### Work task
Below are some records; copy each line in them that contains "regeneration".
BEGIN Data extracts
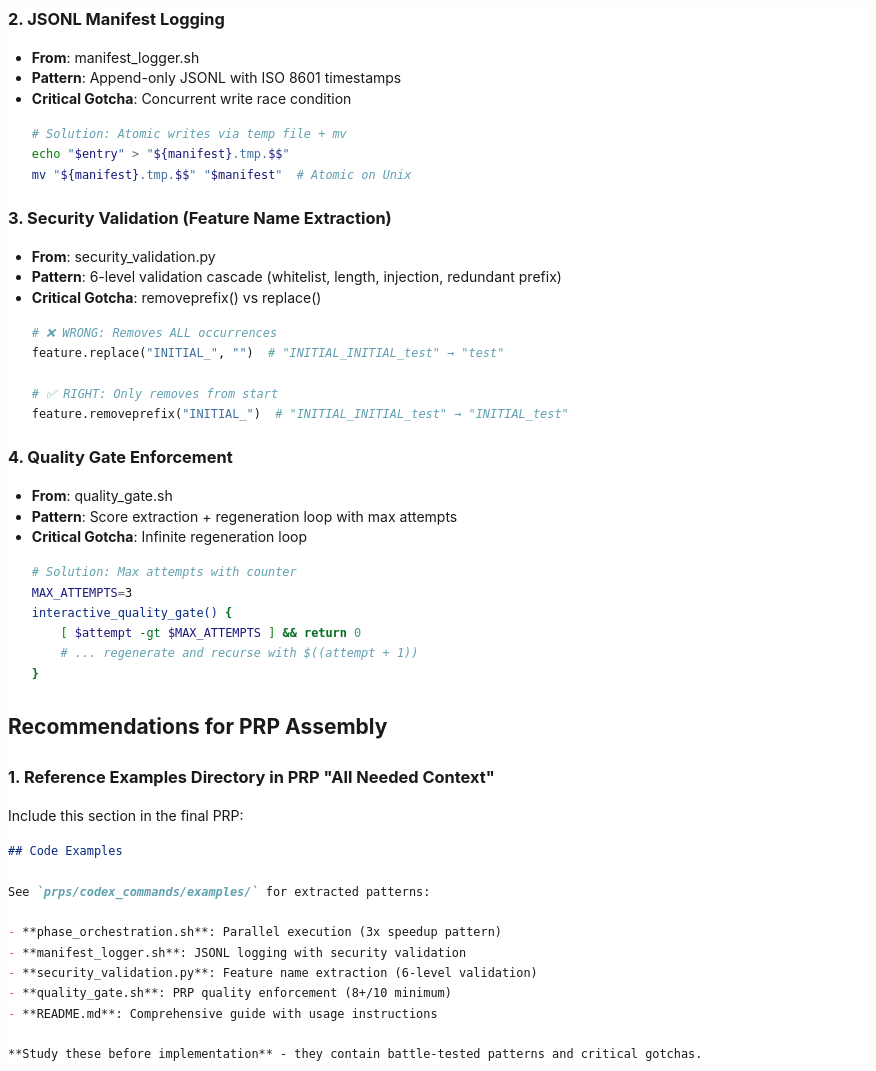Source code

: ### 2. JSONL Manifest Logging
- **From**: manifest_logger.sh
- **Pattern**: Append-only JSONL with ISO 8601 timestamps
- **Critical Gotcha**: Concurrent write race condition
  ```bash
  # Solution: Atomic writes via temp file + mv
  echo "$entry" > "${manifest}.tmp.$$"
  mv "${manifest}.tmp.$$" "$manifest"  # Atomic on Unix
  ```

### 3. Security Validation (Feature Name Extraction)
- **From**: security_validation.py
- **Pattern**: 6-level validation cascade (whitelist, length, injection, redundant prefix)
- **Critical Gotcha**: removeprefix() vs replace()
  ```python
  # ❌ WRONG: Removes ALL occurrences
  feature.replace("INITIAL_", "")  # "INITIAL_INITIAL_test" → "test"

  # ✅ RIGHT: Only removes from start
  feature.removeprefix("INITIAL_")  # "INITIAL_INITIAL_test" → "INITIAL_test"
  ```

### 4. Quality Gate Enforcement
- **From**: quality_gate.sh
- **Pattern**: Score extraction + regeneration loop with max attempts
- **Critical Gotcha**: Infinite regeneration loop
  ```bash
  # Solution: Max attempts with counter
  MAX_ATTEMPTS=3
  interactive_quality_gate() {
      [ $attempt -gt $MAX_ATTEMPTS ] && return 0
      # ... regenerate and recurse with $((attempt + 1))
  }
  ```

## Recommendations for PRP Assembly

### 1. Reference Examples Directory in PRP "All Needed Context"

Include this section in the final PRP:

```markdown
## Code Examples

See `prps/codex_commands/examples/` for extracted patterns:

- **phase_orchestration.sh**: Parallel execution (3x speedup pattern)
- **manifest_logger.sh**: JSONL logging with security validation
- **security_validation.py**: Feature name extraction (6-level validation)
- **quality_gate.sh**: PRP quality enforcement (8+/10 minimum)
- **README.md**: Comprehensive guide with usage instructions

**Study these before implementation** - they contain battle-tested patterns and critical gotchas.
```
END Data extracts
### Written reply
- **Pattern**: Score extraction + regeneration loop with max attempts
- **Critical Gotcha**: Infinite regeneration loop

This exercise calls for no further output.